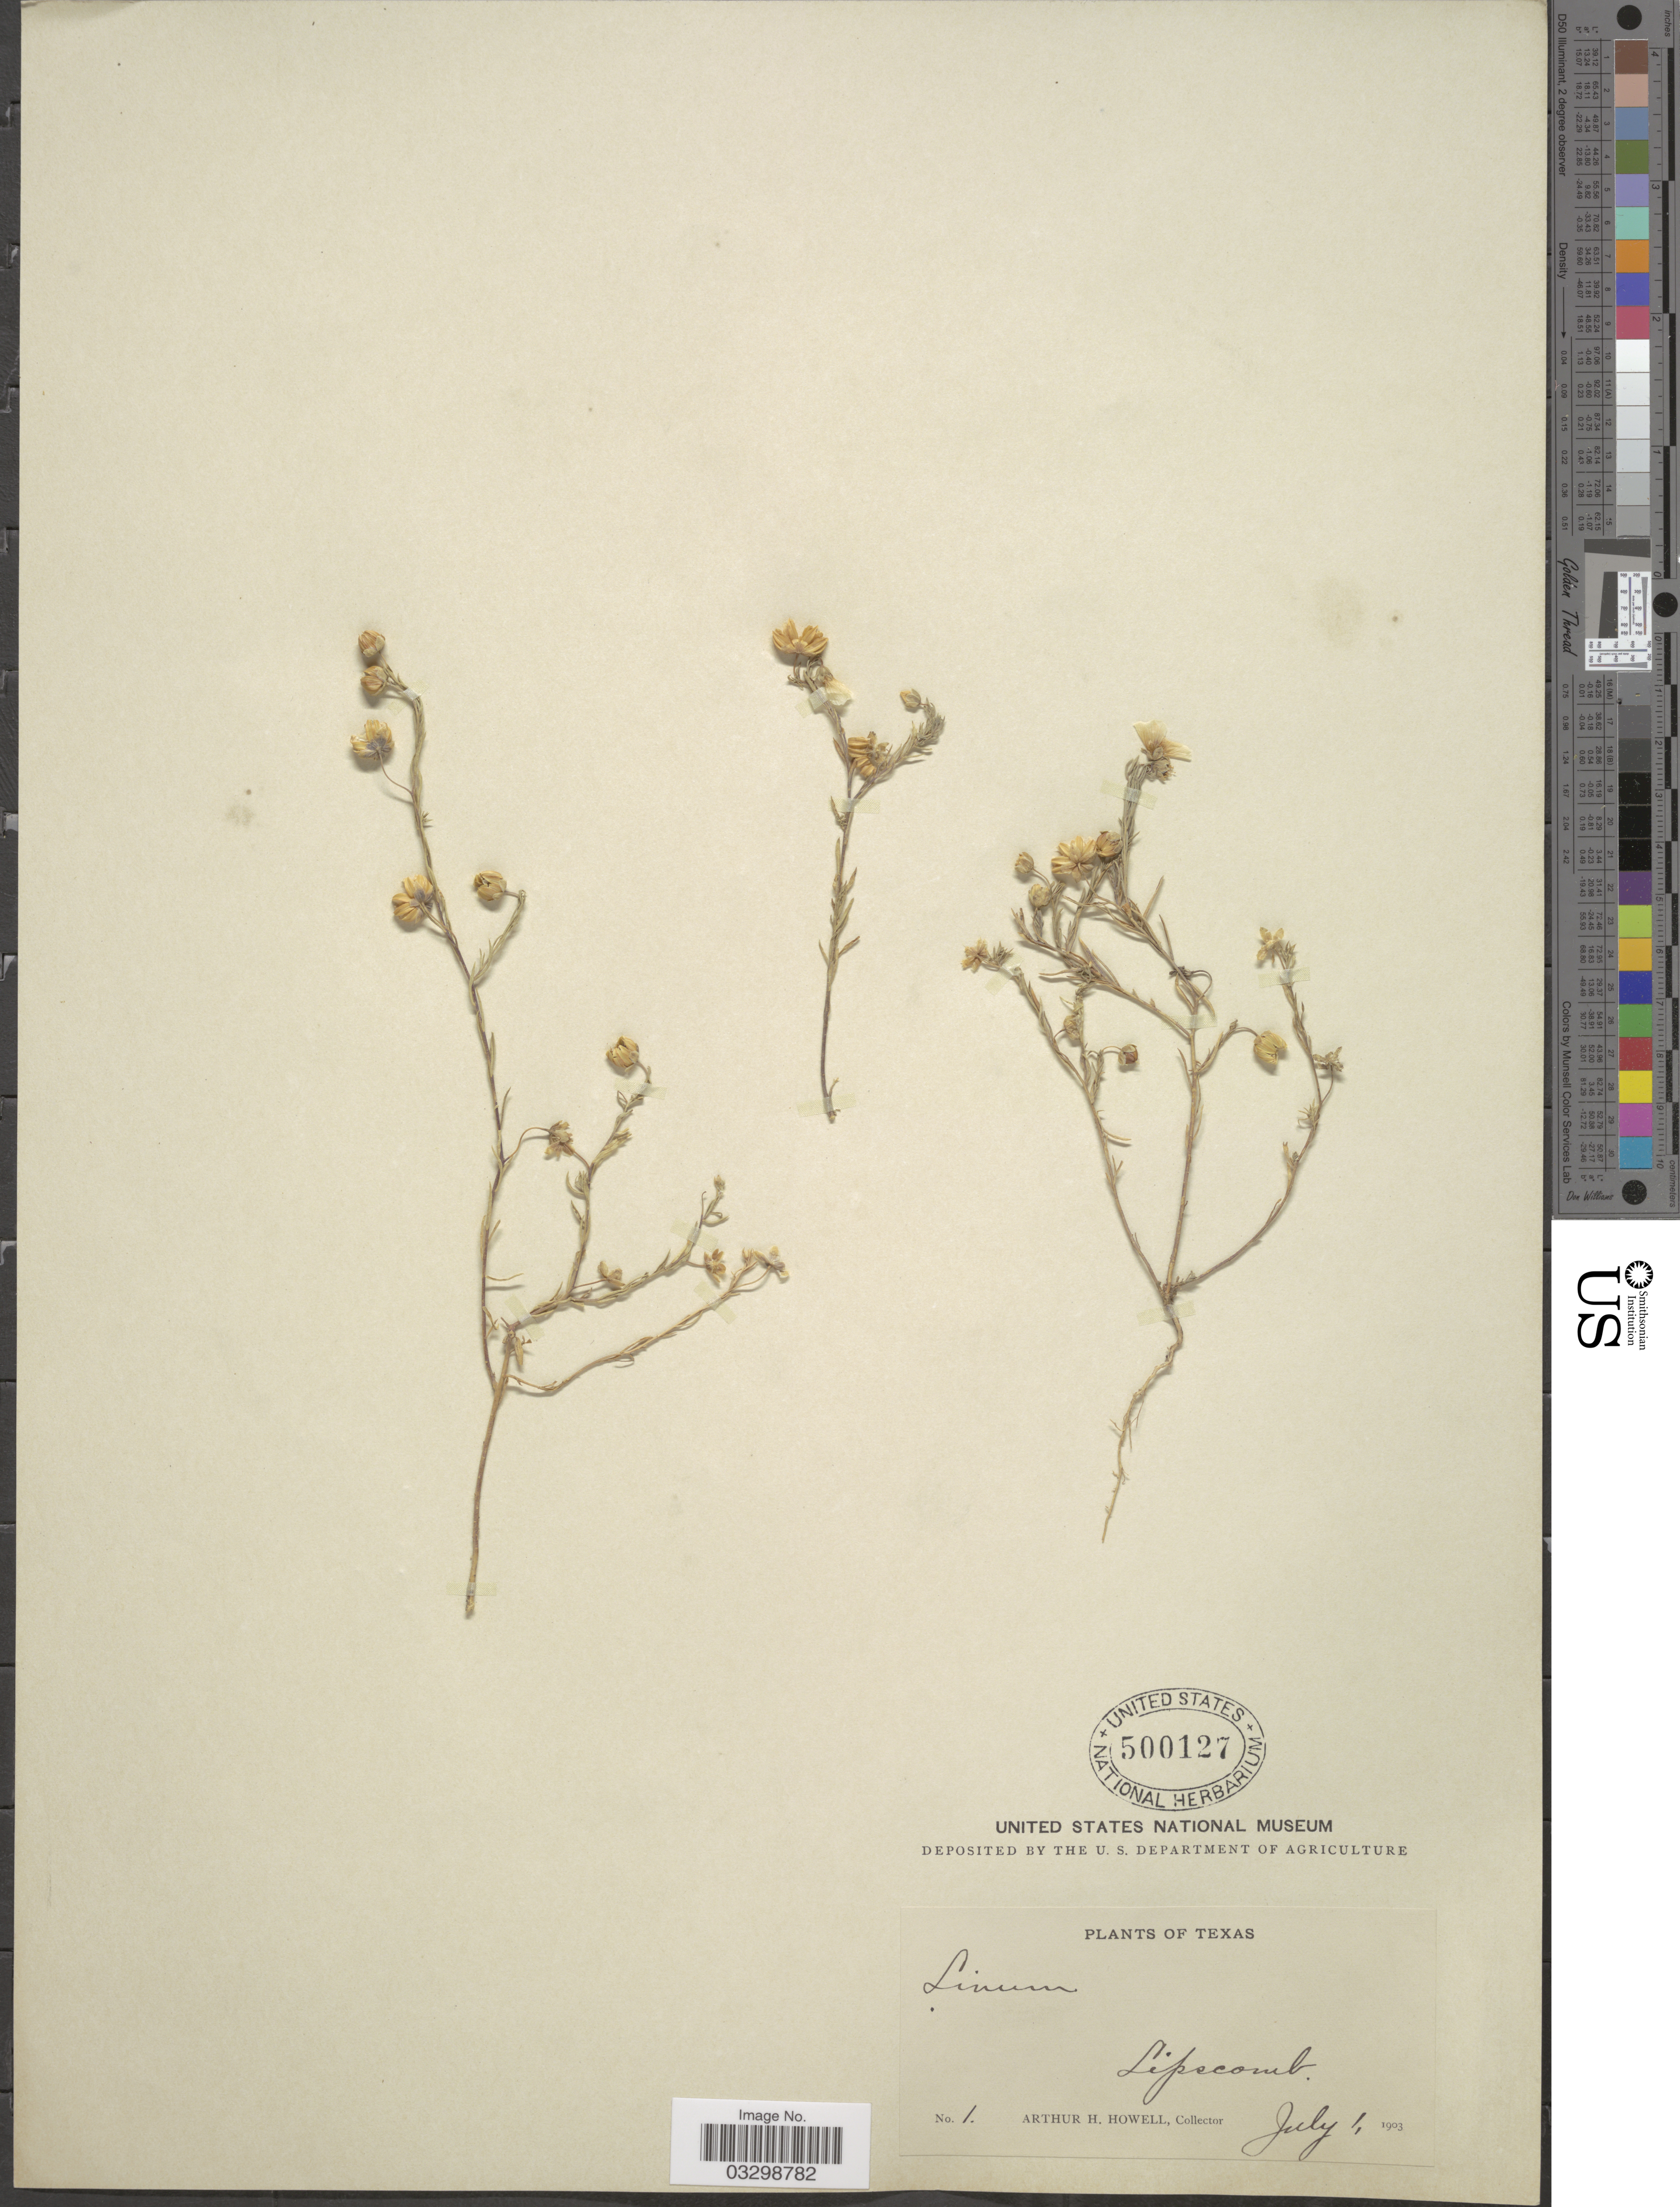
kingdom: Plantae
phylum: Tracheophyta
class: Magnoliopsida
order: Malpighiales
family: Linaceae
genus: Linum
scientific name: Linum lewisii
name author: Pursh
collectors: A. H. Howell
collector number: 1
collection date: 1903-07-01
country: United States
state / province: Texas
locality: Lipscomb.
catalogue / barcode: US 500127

================================

◆ EXERCISE DIRECTIONS
Please copy out every line of the data above word for word, leaving out the picture.

◆ THE COMPLETED TASK
kingdom: Plantae
phylum: Tracheophyta
class: Magnoliopsida
order: Malpighiales
family: Linaceae
genus: Linum
scientific name: Linum lewisii
name author: Pursh
collectors: A. H. Howell
collector number: 1
collection date: 1903-07-01
country: United States
state / province: Texas
locality: Lipscomb.
catalogue / barcode: US 500127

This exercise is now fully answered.